Lo strappo c’è però stato ancora prima delle rivolte per Kobane: quando Demirtaş si è candidato alle presidenziali dell’agosto 2014 e ha impostato la sua campagna elettorale contro Erdoğan. Un paradosso: da una parte il leader dell’Hdp trattava con Erdoğan premier per risolvere una volta per tutte il “problema curdo”, dall’altra attaccava con acrimonia Erdoğan candidato e lo trasformava in argomento principale e negativo dei suoi interventi. Questo passaggio non è mai stato ricostruito: perché trasformarsi in nemico dichiarato di quello che era al momento un partner prezioso, nel bel mezzo di un negoziato dall’impatto potenzialmente epocale?
Oltre alle rivolte dell’ottobre 2014, il terzo momento decisivo è stato il successo dell’Hdp alle elezioni politiche del 7 giugno 2015: perché l’Hdp, col 13,1% dei voti e 80 deputati su 550 (il parlamento turco è unicamerale), ha fatto perdere all’Akp la maggioranza assoluta. Un successo elettorale, ma insieme una catastrofe politica: il partito di Demirtaş ha finito col togliere potere al partito col quale ancora allora negoziava per la pace e per la democrazia; al partito che, più di ogni altro nella storia della Repubblica di Turchia, aveva fatto passi concreti in questa direzione.
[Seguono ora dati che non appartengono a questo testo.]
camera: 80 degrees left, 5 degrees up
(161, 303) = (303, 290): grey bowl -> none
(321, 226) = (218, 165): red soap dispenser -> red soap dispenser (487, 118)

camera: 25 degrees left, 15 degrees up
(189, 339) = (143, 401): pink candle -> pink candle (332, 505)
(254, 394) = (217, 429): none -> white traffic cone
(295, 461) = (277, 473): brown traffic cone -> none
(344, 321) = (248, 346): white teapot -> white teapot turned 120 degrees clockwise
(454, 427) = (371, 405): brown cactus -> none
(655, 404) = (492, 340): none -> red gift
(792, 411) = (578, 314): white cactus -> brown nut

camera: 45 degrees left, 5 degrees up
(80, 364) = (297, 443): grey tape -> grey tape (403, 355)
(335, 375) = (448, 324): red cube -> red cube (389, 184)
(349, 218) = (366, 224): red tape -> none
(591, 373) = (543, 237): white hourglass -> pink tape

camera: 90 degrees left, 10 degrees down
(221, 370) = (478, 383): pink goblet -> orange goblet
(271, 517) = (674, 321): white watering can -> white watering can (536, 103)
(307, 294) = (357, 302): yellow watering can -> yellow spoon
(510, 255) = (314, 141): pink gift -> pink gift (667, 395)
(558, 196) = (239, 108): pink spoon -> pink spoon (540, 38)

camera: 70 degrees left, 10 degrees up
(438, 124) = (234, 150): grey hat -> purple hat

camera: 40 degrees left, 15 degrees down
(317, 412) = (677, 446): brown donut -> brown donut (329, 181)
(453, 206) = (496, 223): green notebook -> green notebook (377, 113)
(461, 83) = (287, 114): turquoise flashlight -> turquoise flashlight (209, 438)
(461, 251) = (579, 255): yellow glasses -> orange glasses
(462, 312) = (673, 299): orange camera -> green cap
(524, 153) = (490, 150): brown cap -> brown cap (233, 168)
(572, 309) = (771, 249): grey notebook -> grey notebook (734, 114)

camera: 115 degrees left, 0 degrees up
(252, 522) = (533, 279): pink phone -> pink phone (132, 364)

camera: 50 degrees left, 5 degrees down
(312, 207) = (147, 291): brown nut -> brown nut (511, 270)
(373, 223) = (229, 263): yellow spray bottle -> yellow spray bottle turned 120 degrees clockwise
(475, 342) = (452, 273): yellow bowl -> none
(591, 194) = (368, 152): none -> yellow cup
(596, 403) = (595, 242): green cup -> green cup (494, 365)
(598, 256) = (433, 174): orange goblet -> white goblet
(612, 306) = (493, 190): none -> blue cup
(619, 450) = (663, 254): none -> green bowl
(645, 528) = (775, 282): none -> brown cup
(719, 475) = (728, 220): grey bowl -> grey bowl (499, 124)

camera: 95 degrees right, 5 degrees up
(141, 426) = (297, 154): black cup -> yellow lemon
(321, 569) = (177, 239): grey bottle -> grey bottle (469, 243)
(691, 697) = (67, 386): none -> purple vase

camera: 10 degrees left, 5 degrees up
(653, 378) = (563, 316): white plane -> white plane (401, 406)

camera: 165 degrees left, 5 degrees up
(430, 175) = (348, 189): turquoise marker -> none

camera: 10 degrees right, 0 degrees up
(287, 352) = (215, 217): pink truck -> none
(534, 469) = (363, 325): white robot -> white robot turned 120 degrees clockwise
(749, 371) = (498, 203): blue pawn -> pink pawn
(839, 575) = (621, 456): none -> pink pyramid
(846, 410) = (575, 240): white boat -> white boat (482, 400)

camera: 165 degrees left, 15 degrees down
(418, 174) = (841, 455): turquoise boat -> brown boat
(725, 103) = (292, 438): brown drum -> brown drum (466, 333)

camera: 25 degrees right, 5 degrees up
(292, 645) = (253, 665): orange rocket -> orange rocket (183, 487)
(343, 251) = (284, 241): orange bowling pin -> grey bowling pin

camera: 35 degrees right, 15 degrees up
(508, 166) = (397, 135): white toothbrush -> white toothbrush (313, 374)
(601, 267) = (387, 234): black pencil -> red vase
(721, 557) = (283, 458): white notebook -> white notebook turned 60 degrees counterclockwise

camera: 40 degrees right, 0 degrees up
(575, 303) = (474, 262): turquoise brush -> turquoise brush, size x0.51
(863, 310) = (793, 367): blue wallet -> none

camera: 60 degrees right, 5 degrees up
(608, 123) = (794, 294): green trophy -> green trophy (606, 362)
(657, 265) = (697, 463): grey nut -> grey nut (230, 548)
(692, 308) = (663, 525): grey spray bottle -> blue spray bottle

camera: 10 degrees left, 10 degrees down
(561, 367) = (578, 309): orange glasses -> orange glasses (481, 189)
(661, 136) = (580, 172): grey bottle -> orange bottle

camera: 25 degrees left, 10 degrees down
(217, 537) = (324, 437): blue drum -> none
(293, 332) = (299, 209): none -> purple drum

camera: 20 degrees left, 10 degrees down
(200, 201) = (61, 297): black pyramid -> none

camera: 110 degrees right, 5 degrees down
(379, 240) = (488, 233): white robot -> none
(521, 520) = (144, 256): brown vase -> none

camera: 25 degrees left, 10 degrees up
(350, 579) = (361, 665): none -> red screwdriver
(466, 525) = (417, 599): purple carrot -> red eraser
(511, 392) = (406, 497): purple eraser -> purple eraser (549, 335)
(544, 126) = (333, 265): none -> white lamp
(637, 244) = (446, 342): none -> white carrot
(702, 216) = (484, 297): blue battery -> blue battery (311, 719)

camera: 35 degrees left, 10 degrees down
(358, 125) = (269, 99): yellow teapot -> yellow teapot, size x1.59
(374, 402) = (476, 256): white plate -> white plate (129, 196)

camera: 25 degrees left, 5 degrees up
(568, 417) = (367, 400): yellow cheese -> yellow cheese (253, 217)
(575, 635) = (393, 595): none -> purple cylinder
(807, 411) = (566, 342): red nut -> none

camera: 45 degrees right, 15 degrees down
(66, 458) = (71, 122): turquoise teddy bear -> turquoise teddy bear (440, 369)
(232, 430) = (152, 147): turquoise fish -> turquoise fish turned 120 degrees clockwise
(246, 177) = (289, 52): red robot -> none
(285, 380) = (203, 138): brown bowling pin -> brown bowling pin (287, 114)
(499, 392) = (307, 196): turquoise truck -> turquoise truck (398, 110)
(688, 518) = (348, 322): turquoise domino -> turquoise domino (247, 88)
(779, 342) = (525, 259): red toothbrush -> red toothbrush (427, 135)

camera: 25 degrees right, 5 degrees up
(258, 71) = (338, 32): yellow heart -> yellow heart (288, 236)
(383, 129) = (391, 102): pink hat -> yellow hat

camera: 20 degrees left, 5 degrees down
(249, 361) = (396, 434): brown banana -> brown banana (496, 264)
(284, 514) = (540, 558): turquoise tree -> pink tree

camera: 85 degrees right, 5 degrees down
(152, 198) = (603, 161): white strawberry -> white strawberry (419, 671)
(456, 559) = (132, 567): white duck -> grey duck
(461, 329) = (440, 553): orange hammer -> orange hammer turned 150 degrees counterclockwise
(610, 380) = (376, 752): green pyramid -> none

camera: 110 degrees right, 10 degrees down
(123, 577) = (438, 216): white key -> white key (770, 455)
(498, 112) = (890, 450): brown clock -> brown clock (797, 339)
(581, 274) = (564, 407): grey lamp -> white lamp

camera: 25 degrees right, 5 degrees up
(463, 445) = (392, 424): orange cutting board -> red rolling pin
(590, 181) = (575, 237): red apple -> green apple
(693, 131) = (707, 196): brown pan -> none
In futuro, andrà chiarito anche questo dubbio: qual era il vero obiettivo dell’Hdp? Se era quello di raggiungere pace e democrazia, ha adottato un approccio suicida; d’altra parte, è anche possibile che l’obiettivo del partito filo-curdo – eterodiretto, dall’estero o dal Pkk – sia diventato in corso d’opera l’avvantaggiarsi del caos siriano per rilanciare velleità indipendentistiche o almeno di autonomia territoriale.
In un modo o in un’altro, quello che l’Hdp ha ottenuto è: fine del processo di pace, nuove ostilità nel sud-est a maggioranza curda con immensi danni materiali e vittime abbondanti, stretta sui diritti culturali della comunità curda in virtù dell’alleanza politica tra Akp e Mhp maturata nelle urne. Più che un nuovo Obama, Demirtaş si è dimostrato un apprendista stregone.